Perkovic’s “notice” failed to comply – not with the statutory rules enacted by the Michigan Legislature, but – with a judge-made “rule” that had been cooked up by Court of Appeals judges in a short string of decisions in the early 1980’s.
Specifically, the Court of Appeals stated:
“[N]o letter or written notice form was sent that would alert [Zurich] to the possible pendency of a no-fault claim. … Rather, the medical bill and medical records were sent to [Zurich] without any indication of a possible claim. In fact, … the bill and records were sent for the purpose of obtaining payment.”
Not only does this defy common sense, but it defies the rule of law that the Court of Appeals profess to be upholding. It completely violates the Michigan No Fault Law.
Zurich American Insurance Company is a huge, national insurer.

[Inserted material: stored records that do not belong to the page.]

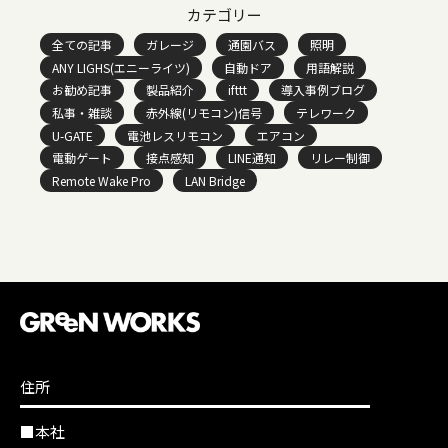
カテゴリー
全ての記事
ガレージ
通園バス
照明
ANY LIGHS(エニーライツ)
自動ドア
用語解説
お勧め記事
製品紹介
ifttt
導入事例ブログ
私事・雑談
赤外線(リモコン)信号
テレワーク
U-GATE
電池レスリモコン
エアコン
電動ゲート
接点感知
LINE通知
リレー制御
Remote Wake Pro
LAN Bridge
住所
■本社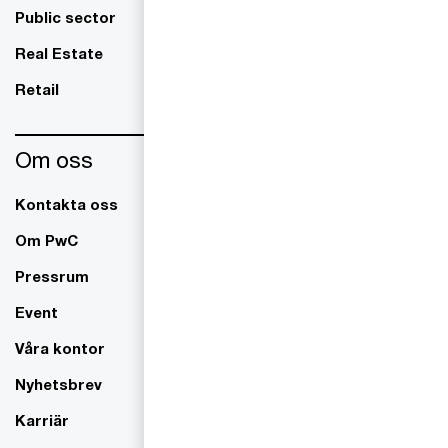
Public sector
Real Estate
Retail
Om oss
Kontakta oss
Om PwC
Pressrum
Event
Våra kontor
Nyhetsbrev
Karriär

It’s inconceivable that Zurich, upon receiving Perkovic’s medical bill and medical records (referred to by the judges as Perkovic’s “notice” and “notice of injury”) which were “sufficient in content” to comply with the “notice on injury” statute, wouldn’t have reasonably concluded that the correspondence had do with a claim for No Fault insurance benefits.
What possible other reason would an auto No Fault insurer such as Zurich be receiving these medical bills?
Additionally, it’s just outrageous that the Perkovic judges are denying Perkovic his No Fault insurance benefits on the basis of a judicially created “rule” that has no statutory or legal basis, and no support or foundation in the “notice of injury” statute that was passed by the Michigan Legislature when it enacted the No Fault Laws.
What makes this exercise of extra-judicial power even more galling is how the court tries to avoid the charge of hypocrisy of the result.
Before launching into their history lesson about the evolution of this judge-made rule that is found nowhere in the actual statutes or laws that make up the Michigan No Fault Act that a “notice of injury” must “alert [an auto insurer] to the possible pendency of a no-fault claim,” the Perkovic judges actually quote the Michigan Supreme Court for the proposition that:
“[T]he language of the statute ‘must be enforced according to its plain meaning, and cannot be judicially revised or amended to harmonize with the prevailing policy whims of members” of the court.”
Pot, meet kettle.
I think the Perkovic judges should go back and read the Supreme Court’s instruction more closely.